◆ SOURCE EXTRACT
********
When he is sworn in on Monday, Neil Gorsuch will be the newest Justice on the Supreme Court, and it came at the expense of a Senate tradition, causing doubts about bipartisanship on the Hill. Republicans pushed his confirmation forward against Democratic resistance by using the so-called “nuclear option”: changing the rules so that filibusters are no longer possible for Supreme Court nominees. According to a new POLITICO report about behind-the-scenes wrangling, however, it got one Democratic Senator asking, “Are we just going to sit here and pee on each others’ shoes for the rest of our adult lives? How does this ever get better?”

That was Delaware’s Chris Coons, one of 20 Senators and aides who spoke to the outlet about an attempted bipartisan compromise to the ugly confirmation battle. A group led by Arizona’s John McCain tried to sort things out. This included moderates like Coons, and Susan Collins (R-Maine), as well as Joe Manchin (D-W.Va.), Michael Bennet (D-Colo.), Bob Corker (R-Tennessee) and tea partier Ron Johnson (R-Wisconsin). No one could agree on how to come together.
********
(Data items)

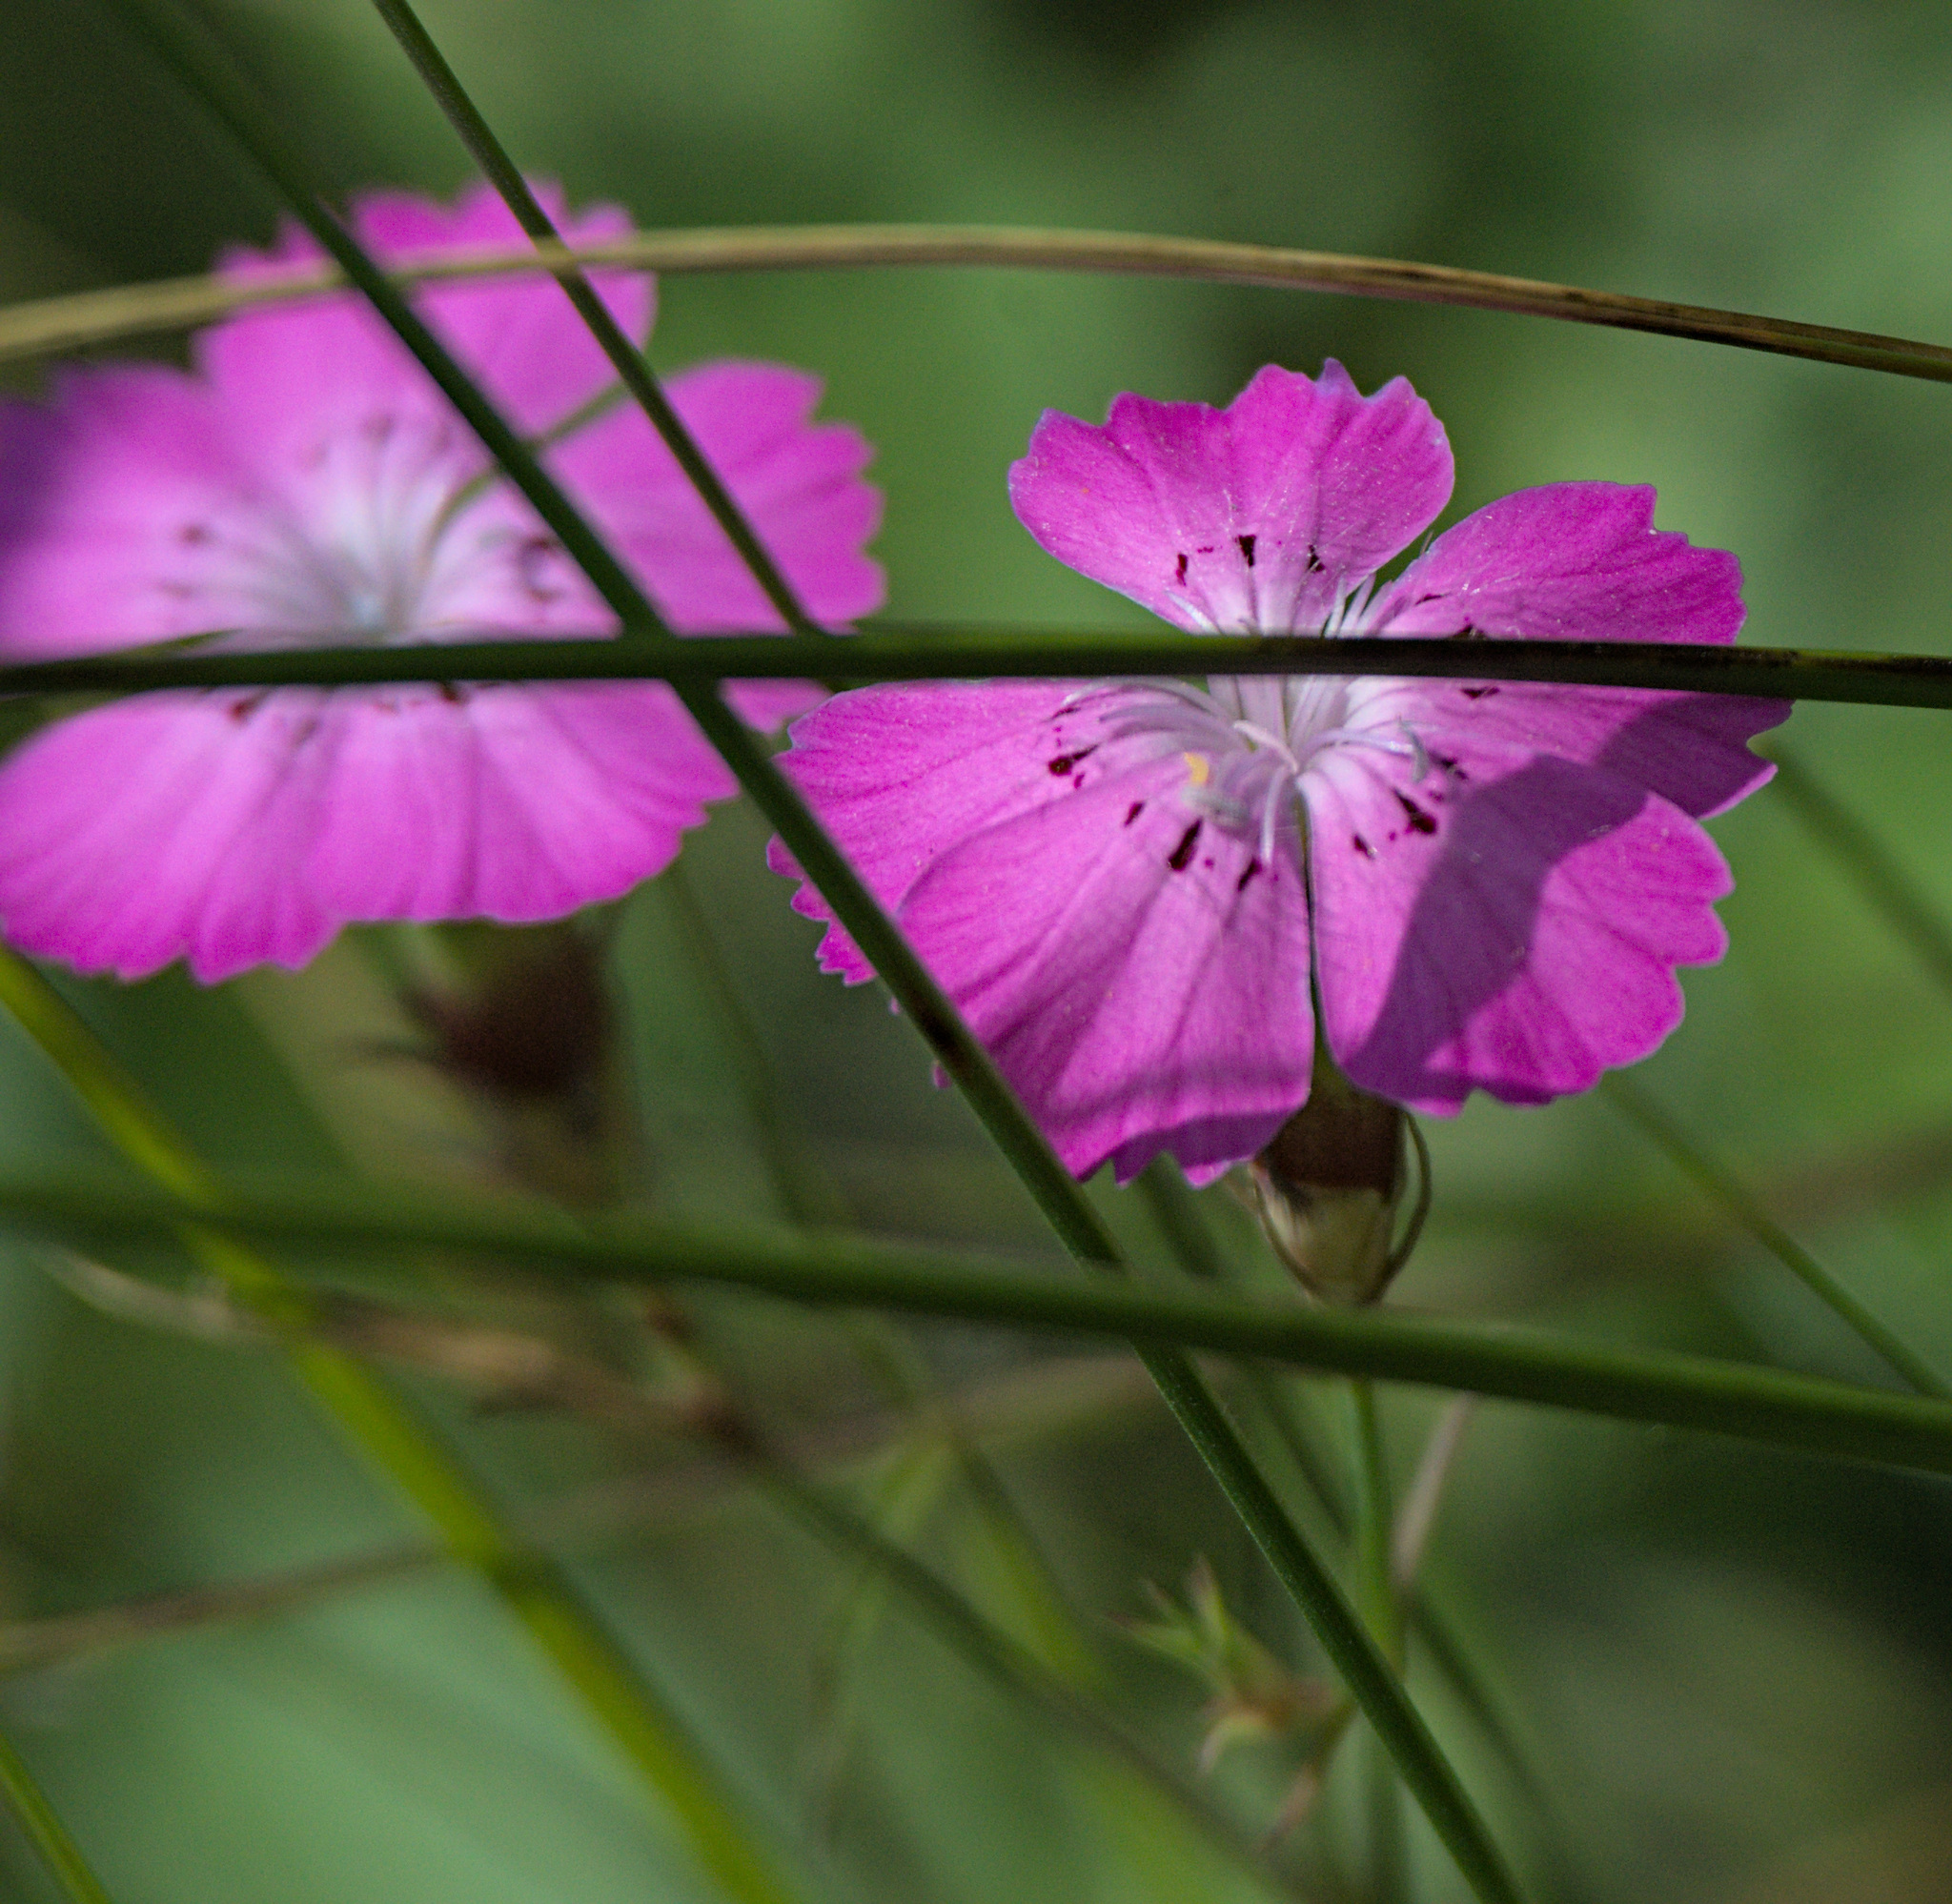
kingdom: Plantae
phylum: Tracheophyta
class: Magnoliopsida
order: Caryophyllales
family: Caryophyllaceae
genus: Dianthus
********
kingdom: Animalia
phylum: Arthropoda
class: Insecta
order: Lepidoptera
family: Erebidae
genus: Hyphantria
********
◆ SET EXERCISE A
From the excerpt about the Gorsuch confirmation, list the people the text says were included in the group led by John McCain.
◆ SET EXERCISE B
Using the excerpt about the Gorsuch confirmation, decide whether each statement agrees with the text: (i) Gorsuch is to be sworn in on Monday. (ii) The group led by John McCain settled on a compromise. (iii) Chris Coons is a Senator from Delaware. Give yes or no for each and quote the text's words that decide it.
◆ SET EXERCISE C
Write what comes next in the excerpt about the Gorsuch confirmation, starting after its final sentence.

◆ REPLY A
Chris Coons, Susan Collins, Joe Manchin, Michael Bennet, Bob Corker, Ron Johnson

◆ REPLY B
(i) Yes: "When he is sworn in on Monday"
(ii) No: "No one could agree on how to come together."
(iii) Yes: "That was Delaware’s Chris Coons"

◆ REPLY C
Coons’ reported solution:

The second-term senator circulated a proposal calling on senators in both parties to admit they’d abused the Senate rules to the detriment of the institution — and commit to not do so again in the future. It was designed to be painful and cathartic: Republicans would express regret for blocking Merrick Garland last year; Democrats would do the same for a 2013 rules change that set the stage for this year’s nuclear option.

It didn’t carry the day. Plus, senators didn’t see any willingness to compromise from Majority Leader Mitch McConnell or Minority Leader Chuck Schumer. Plus, the parties could never apparently see eye-to-eye on Gorsuch. Republicans presented him as a well-qualified candidate while Democrats, spurred by the way the GOP-led Senate never held hearings on Obama nominee Merrick Garland, put up a fight, and called his views extreme.

“I don’t know how they could conclude that,” Collins told POLITICO about the way Dems construed Gorsuch’s philosophy. “I truly don’t.”

Meanwhile, Bennett reportedly worried Dems should save their political capital for the next Supreme Court vacancy–in which President Donald Trump is likely to replace one of the court’s liberals–while Corker worries that the nuclear option leaves the door open for a possible removal of the filibuster for legislation. After all, in 2013, then-Majority Leader Harry Reid (D-Nevada) implemented a plan to eliminate the filibuster for lower court nominees.

Three Supreme Court justices are at least age 78. Two, Ruth Bader Ginsberg and Stephen Breyer, are considered liberals while the third, swing-voter Anthony Kennedy, is reportedly thinking about retirement. Gorsuch, a conservative who replaced Antonin Scalia, won’t change the court’s ideological balance, but the next vacancy will present a different story.